#### Provided entries ####
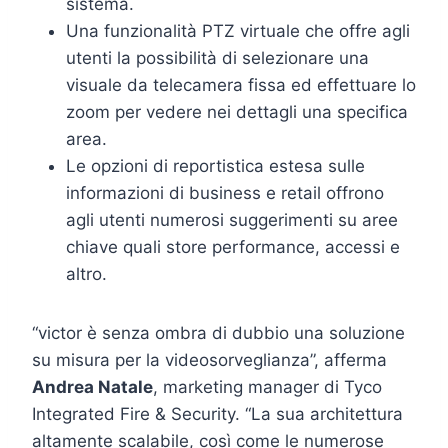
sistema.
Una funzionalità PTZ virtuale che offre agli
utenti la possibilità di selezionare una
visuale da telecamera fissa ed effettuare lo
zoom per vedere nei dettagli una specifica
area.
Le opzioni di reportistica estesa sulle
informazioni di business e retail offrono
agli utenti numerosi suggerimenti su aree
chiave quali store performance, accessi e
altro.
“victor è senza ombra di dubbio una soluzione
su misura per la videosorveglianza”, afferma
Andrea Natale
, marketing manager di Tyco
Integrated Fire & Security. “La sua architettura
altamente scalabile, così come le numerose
####
What you are asked to do
Where the records above contain a line with "visuale da telecamera fissa ed effettuare lo", repeat that line and each later line through the end, exactly, and nothing more.

Problem solution
visuale da telecamera fissa ed effettuare lo
zoom per vedere nei dettagli una specifica
area.
Le opzioni di reportistica estesa sulle
informazioni di business e retail offrono
agli utenti numerosi suggerimenti su aree
chiave quali store performance, accessi e
altro.
“victor è senza ombra di dubbio una soluzione
su misura per la videosorveglianza”, afferma
Andrea Natale
, marketing manager di Tyco
Integrated Fire & Security. “La sua architettura
altamente scalabile, così come le numerose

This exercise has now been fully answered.